All routes are served under the path component of `IMBI_ASSISTANT_URL`
(e.g. `/assistant`), so they match the ingress prefix.

| Method   | Path                           | Description                              |
| -------- | ------------------------------ | ---------------------------------------- |
| `POST`   | `/conversations`               | Create a conversation                    |
| `GET`    | `/conversations`               | List the user's conversations            |
| `GET`    | `/conversations/{id}`          | Get a conversation with its messages     |
| `PATCH`  | `/conversations/{id}`          | Rename or archive a conversation         |
| `DELETE` | `/conversations/{id}`          | Delete a conversation and its messages   |
| `POST`   | `/conversations/{id}/messages` | Send a message; streams the reply as SSE |
| `GET`    | `/status`                      | Operational status (unprefixed)          |

## Requirements

- Python 3.14+
- A running [imbi-api](https://github.com/AWeber-Imbi/imbi-api) instance
- An Anthropic API key
- PostgreSQL with Apache AGE (shared with the rest of the Imbi stack)

## Quick Start

This project uses [uv](https://docs.astral.sh/uv/) for project management and
[just](https://just.systems/) as a task runner. Install both before
contributing.

```bash
just setup    # Sync dependencies and install pre-commit hooks
just serve    # Run the service in the foreground (reads .env)
just test     # Run the test suite
just lint     # Run ruff, basedpyright, and mypy
```

Run `just -l` for all available commands.

## Configuration

Settings are read from the environment (prefix `IMBI_ASSISTANT_`). The service
auto-enables when `ANTHROPIC_API_KEY` is present.

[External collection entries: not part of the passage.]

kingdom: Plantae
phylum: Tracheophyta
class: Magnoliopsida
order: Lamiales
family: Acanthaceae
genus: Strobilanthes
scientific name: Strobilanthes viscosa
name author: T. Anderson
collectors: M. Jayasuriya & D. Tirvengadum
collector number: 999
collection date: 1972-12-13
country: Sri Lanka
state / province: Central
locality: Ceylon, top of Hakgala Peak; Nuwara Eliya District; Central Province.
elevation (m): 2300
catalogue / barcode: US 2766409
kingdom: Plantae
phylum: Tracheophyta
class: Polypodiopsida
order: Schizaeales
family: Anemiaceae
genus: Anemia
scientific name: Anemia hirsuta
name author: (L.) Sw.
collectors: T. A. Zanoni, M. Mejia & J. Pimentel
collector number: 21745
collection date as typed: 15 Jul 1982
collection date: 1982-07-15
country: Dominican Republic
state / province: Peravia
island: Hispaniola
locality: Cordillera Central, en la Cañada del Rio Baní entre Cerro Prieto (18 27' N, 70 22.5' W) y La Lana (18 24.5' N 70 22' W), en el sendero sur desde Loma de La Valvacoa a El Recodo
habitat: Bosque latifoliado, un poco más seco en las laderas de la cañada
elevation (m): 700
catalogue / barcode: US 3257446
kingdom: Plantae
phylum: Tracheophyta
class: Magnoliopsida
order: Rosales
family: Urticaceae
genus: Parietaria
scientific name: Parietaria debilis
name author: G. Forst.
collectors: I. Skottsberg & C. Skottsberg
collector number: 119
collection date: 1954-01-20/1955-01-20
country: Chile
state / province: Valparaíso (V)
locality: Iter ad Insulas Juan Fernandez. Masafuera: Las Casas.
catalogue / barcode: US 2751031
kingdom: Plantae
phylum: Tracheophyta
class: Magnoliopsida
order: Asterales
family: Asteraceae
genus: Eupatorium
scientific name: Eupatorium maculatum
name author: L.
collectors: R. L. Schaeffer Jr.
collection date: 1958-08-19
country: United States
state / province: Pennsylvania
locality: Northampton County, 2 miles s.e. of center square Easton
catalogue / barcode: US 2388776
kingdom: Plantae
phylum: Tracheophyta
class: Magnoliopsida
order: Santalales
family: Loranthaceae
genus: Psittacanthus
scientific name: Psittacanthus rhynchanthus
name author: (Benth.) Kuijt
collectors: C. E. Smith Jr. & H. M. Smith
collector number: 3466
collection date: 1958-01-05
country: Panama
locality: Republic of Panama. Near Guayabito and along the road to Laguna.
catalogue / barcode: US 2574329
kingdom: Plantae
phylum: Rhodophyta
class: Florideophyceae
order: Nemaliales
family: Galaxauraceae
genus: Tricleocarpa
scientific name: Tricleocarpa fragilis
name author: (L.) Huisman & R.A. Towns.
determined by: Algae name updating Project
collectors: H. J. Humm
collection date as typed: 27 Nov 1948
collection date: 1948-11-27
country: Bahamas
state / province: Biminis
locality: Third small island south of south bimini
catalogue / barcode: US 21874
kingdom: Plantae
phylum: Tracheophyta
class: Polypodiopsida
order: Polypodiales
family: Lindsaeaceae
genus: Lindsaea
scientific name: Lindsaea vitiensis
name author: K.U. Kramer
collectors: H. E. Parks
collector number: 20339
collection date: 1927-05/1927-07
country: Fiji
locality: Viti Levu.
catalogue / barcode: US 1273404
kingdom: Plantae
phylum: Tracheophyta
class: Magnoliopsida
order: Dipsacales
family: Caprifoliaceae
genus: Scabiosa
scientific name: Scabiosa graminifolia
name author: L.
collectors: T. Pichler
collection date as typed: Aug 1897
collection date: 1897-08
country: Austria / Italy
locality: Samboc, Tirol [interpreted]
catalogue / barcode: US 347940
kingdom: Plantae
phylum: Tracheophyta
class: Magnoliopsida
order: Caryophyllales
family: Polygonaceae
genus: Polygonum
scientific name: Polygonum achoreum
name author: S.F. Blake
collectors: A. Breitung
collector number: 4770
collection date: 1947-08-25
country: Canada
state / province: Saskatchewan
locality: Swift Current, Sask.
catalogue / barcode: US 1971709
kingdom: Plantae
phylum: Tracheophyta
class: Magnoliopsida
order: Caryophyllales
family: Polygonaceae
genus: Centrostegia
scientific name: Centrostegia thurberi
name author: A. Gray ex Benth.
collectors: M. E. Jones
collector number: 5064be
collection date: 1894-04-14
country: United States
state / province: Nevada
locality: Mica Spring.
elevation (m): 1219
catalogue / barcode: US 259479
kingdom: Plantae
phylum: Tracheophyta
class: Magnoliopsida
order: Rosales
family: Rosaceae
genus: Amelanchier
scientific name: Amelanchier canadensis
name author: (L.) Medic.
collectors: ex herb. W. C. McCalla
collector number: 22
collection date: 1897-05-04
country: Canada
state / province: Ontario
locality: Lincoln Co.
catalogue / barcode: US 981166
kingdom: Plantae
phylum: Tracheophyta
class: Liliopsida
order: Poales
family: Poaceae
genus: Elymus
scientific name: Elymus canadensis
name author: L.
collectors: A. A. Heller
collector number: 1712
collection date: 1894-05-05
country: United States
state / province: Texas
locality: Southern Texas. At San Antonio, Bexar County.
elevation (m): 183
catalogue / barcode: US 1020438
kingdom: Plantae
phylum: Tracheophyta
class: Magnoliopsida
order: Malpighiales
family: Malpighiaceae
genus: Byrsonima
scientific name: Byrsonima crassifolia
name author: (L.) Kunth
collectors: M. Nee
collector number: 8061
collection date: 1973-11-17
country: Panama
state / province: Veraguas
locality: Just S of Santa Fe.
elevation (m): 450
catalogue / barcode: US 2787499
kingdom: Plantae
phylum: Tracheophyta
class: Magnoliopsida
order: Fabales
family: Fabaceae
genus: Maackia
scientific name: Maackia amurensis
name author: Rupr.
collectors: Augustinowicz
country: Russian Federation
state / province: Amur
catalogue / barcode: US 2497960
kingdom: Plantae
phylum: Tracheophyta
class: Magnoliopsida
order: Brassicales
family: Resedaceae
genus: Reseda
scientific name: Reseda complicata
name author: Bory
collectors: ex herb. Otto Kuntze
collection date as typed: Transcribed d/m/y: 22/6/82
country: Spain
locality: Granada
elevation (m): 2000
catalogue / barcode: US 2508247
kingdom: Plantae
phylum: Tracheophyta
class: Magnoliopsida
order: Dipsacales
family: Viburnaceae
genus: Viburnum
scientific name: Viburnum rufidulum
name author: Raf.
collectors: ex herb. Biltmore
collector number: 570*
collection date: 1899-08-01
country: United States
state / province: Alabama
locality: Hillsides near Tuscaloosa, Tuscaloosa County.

| Variable                                | Default                 | Description                                                       |
| --------------------------------------- | ----------------------- | ----------------------------------------------------------------- |
| `ANTHROPIC_API_KEY`                     | _(none)_                | Anthropic API key; enables the assistant when set                 |
| `IMBI_ASSISTANT_ENABLED`                | `false`                 | Force-enable/disable independent of the API key                   |
| `IMBI_ASSISTANT_MODEL`                  | `claude-sonnet-4-6`     | Default model for new conversations                               |
| `IMBI_ASSISTANT_MAX_TOKENS`             | `16384`                 | Max output tokens per response                                    |
| `IMBI_ASSISTANT_MAX_TOOL_ROUNDS`        | `10`                    | Max tool-use rounds per message                                   |
| `IMBI_ASSISTANT_MAX_CONVERSATION_TURNS` | `100`                   | Max messages before a conversation is closed                      |
| `IMBI_ASSISTANT_SYSTEM_PROMPT`          | _(bundled template)_    | Override for the system prompt template                           |
| `IMBI_ASSISTANT_URL`                    | _(none)_                | Public URL; its path becomes the route prefix                     |
| `IMBI_INTERNAL_API_URL`                 | `http://localhost:8000` | In-cluster address of the Imbi API for service-to-service calls   |
| `IMBI_UI_URL`                           | _(none)_                | Public base URL of the Imbi UI, used to build deep links          |
| `IMBI_INTERNAL_UI_URL`                  | _(falls back to `IMBI_UI_URL`)_ | In-cluster UI address for fetching `llms.txt` (e.g. the Caddy frontend) |
| `IMBI_AUTH_JWT_SECRET`                  | _(required)_            | Shared secret for verifying access tokens (via `imbi-common`)     |
| `POSTGRES_URL`                          | _(required)_            | DSN for the AGE graph (via `imbi-common`)                         |

## Docker

```bash
docker build -t imbi-assistant .
docker run -p 8002:8002 \
  -e ANTHROPIC_API_KEY=sk-ant-... \
  -e IMBI_INTERNAL_API_URL=http://imbi-api:8000 \
  imbi-assistant
```

The image runs `imbi-assistant serve --host 0.0.0.0 --port 8002`.

## Code Formatting

Formatting is handled by automated tooling and is the sole authority on style:
**Ruff** for Python, **Tombi** for TOML, run via pre-commit hooks. Don't format
manually — use `just format` (optionally with a file path) and `just lint`.